Packing up was no fun. The tent was soaked, it rained particularly hard while I was gathering everything up. We managed to wrestle everything into the van, the rooftop carrier, and the popup itself. I even managed to pack the firewood we hadn’t burned. So off we went, back home, two days early, but no worse for wear.

Drove back home through the backwoods. The best sign going north was for Bubba’s Bar-B-Q in Ennis.

You Never “Sausage” a Place
Serious Bar-B-Q
ATE miles

Coffee in the… Well, Sorta Wilderness

“We need the tonic of wildness…At the same time that we are earnest to explore and learn all things, we require that all things be mysterious and unexplorable, that land and sea be indefinitely wild, unsurveyed and unfathomed by us because unfathomable. We can never have enough of nature.”
Henry David Thoreau, Walden: Or, Life in the Woods

Campsite, Lake Ray Roberts, Texas

Nick and I had a desire to go on a simple camping trip for one night. We packed up and went to a campsite on Lake Ray Roberts, not very far north of the city.
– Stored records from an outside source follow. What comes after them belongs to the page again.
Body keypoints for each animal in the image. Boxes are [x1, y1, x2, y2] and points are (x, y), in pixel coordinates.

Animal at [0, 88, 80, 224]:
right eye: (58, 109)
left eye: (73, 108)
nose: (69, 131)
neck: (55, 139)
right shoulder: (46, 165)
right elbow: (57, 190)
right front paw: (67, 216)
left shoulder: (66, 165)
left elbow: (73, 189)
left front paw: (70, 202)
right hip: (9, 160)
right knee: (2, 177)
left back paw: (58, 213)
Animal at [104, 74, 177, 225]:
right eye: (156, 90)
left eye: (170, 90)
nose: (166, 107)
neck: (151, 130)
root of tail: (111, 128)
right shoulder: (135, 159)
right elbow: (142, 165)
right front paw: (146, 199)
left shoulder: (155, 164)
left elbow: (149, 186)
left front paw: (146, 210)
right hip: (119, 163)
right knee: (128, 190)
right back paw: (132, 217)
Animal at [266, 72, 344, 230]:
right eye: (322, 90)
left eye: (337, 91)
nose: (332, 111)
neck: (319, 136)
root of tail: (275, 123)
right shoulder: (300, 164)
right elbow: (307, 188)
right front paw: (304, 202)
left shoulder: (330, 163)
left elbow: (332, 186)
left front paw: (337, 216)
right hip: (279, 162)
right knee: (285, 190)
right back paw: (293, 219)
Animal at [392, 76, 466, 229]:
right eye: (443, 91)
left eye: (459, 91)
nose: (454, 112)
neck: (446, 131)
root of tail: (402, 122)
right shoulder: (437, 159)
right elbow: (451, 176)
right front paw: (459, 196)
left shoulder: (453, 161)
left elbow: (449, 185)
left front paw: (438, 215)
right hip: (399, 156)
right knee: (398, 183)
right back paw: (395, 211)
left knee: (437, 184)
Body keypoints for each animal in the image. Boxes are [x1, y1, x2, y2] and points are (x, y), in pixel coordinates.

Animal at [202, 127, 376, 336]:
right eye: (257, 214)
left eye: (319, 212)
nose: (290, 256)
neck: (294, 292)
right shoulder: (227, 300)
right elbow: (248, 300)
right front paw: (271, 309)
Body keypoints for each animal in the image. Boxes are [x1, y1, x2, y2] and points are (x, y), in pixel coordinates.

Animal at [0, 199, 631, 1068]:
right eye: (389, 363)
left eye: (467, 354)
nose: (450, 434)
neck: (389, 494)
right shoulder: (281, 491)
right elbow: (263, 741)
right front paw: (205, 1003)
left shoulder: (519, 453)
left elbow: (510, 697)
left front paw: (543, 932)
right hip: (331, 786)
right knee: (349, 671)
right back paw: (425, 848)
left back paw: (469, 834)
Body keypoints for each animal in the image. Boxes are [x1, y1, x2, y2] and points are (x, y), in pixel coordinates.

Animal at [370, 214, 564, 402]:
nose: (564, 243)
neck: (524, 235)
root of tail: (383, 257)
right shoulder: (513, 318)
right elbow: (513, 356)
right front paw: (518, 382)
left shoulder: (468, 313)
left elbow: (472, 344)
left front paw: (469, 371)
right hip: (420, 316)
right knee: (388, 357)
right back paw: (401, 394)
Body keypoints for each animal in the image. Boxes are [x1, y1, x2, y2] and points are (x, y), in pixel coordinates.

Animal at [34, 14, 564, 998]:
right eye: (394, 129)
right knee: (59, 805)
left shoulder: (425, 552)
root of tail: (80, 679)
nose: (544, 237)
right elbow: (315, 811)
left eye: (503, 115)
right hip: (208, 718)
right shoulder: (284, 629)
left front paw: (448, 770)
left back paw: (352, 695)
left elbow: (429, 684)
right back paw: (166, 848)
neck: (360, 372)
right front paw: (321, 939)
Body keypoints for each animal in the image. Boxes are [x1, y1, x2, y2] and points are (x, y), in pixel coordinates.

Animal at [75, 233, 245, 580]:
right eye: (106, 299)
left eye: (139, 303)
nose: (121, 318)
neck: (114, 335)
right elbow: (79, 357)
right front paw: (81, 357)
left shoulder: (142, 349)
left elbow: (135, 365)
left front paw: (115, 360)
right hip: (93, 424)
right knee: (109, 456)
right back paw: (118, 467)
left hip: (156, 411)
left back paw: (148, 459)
It wasn’t much of a wilderness adventure – but sometimes it’s a good thing to get out and sleep on the ground. I rode my bike around the paved trails in the state park – the route was surprisingly hilly. It also was pretty cold at night. I’m getting old.

But the best thing is making coffee in the morning. My trusty Aeropress and a burner makes a nice cup of Joe.

My Aeropress at a campsite, Lake Ray Roberts, Texas

Oh, and I have discovered that there is a new Aeropress available – a travel version that collapses down into its own self-contained coffee cup.

I think I need to get me one of those bad boys.